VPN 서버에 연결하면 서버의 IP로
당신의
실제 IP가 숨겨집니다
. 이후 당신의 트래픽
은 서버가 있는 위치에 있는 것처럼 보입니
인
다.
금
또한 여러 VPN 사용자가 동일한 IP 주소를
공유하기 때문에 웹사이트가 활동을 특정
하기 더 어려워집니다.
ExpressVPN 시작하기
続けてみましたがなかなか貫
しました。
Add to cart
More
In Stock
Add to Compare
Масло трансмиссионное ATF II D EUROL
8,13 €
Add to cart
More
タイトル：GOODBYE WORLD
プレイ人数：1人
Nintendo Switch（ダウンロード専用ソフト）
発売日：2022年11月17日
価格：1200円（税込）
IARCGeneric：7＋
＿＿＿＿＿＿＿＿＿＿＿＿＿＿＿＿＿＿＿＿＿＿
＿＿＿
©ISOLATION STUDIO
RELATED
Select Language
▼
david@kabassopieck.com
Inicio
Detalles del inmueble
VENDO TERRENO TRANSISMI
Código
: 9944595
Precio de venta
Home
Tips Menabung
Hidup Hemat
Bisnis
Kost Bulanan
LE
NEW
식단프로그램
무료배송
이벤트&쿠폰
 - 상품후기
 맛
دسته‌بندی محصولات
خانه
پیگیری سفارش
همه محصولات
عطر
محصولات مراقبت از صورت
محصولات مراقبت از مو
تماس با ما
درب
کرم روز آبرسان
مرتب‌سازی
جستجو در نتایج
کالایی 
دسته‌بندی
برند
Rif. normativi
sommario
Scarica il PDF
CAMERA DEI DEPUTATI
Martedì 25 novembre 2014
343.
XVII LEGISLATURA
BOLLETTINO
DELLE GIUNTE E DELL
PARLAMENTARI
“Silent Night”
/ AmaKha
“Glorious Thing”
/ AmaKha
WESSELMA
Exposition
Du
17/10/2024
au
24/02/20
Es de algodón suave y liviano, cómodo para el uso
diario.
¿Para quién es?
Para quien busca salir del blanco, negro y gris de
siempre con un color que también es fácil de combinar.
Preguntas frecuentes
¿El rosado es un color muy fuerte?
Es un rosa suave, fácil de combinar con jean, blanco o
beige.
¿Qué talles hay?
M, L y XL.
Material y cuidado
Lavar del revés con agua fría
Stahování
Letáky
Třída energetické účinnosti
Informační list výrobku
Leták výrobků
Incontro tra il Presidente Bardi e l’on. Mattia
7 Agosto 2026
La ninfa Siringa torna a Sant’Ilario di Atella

· · ·

INSTRUCTION:
The required answer is the complete data, repeated exactly.

ANSWER BOX:
VPN 서버에 연결하면 서버의 IP로
당신의
실제 IP가 숨겨집니다
. 이후 당신의 트래픽
은 서버가 있는 위치에 있는 것처럼 보입니
인
다.
금
또한 여러 VPN 사용자가 동일한 IP 주소를
공유하기 때문에 웹사이트가 활동을 특정
하기 더 어려워집니다.
ExpressVPN 시작하기
続けてみましたがなかなか貫
しました。
Add to cart
More
In Stock
Add to Compare
Масло трансмиссионное ATF II D EUROL
8,13 €
Add to cart
More
タイトル：GOODBYE WORLD
プレイ人数：1人
Nintendo Switch（ダウンロード専用ソフト）
発売日：2022年11月17日
価格：1200円（税込）
IARCGeneric：7＋
＿＿＿＿＿＿＿＿＿＿＿＿＿＿＿＿＿＿＿＿＿＿
＿＿＿
©ISOLATION STUDIO
RELATED
Select Language
▼
david@kabassopieck.com
Inicio
Detalles del inmueble
VENDO TERRENO TRANSISMI
Código
: 9944595
Precio de venta
Home
Tips Menabung
Hidup Hemat
Bisnis
Kost Bulanan
LE
NEW
식단프로그램
무료배송
이벤트&쿠폰
 - 상품후기
 맛
دسته‌بندی محصولات
خانه
پیگیری سفارش
همه محصولات
عطر
محصولات مراقبت از صورت
محصولات مراقبت از مو
تماس با ما
درب
کرم روز آبرسان
مرتب‌سازی
جستجو در نتایج
کالایی 
دسته‌بندی
برند
Rif. normativi
sommario
Scarica il PDF
CAMERA DEI DEPUTATI
Martedì 25 novembre 2014
343.
XVII LEGISLATURA
BOLLETTINO
DELLE GIUNTE E DELL
PARLAMENTARI
“Silent Night”
/ AmaKha
“Glorious Thing”
/ AmaKha
WESSELMA
Exposition
Du
17/10/2024
au
24/02/20
Es de algodón suave y liviano, cómodo para el uso
diario.
¿Para quién es?
Para quien busca salir del blanco, negro y gris de
siempre con un color que también es fácil de combinar.
Preguntas frecuentes
¿El rosado es un color muy fuerte?
Es un rosa suave, fácil de combinar con jean, blanco o
beige.
¿Qué talles hay?
M, L y XL.
Material y cuidado
Lavar del revés con agua fría
Stahování
Letáky
Třída energetické účinnosti
Informační list výrobku
Leták výrobků
Incontro tra il Presidente Bardi e l’on. Mattia
7 Agosto 2026
La ninfa Siringa torna a Sant’Ilario di Atella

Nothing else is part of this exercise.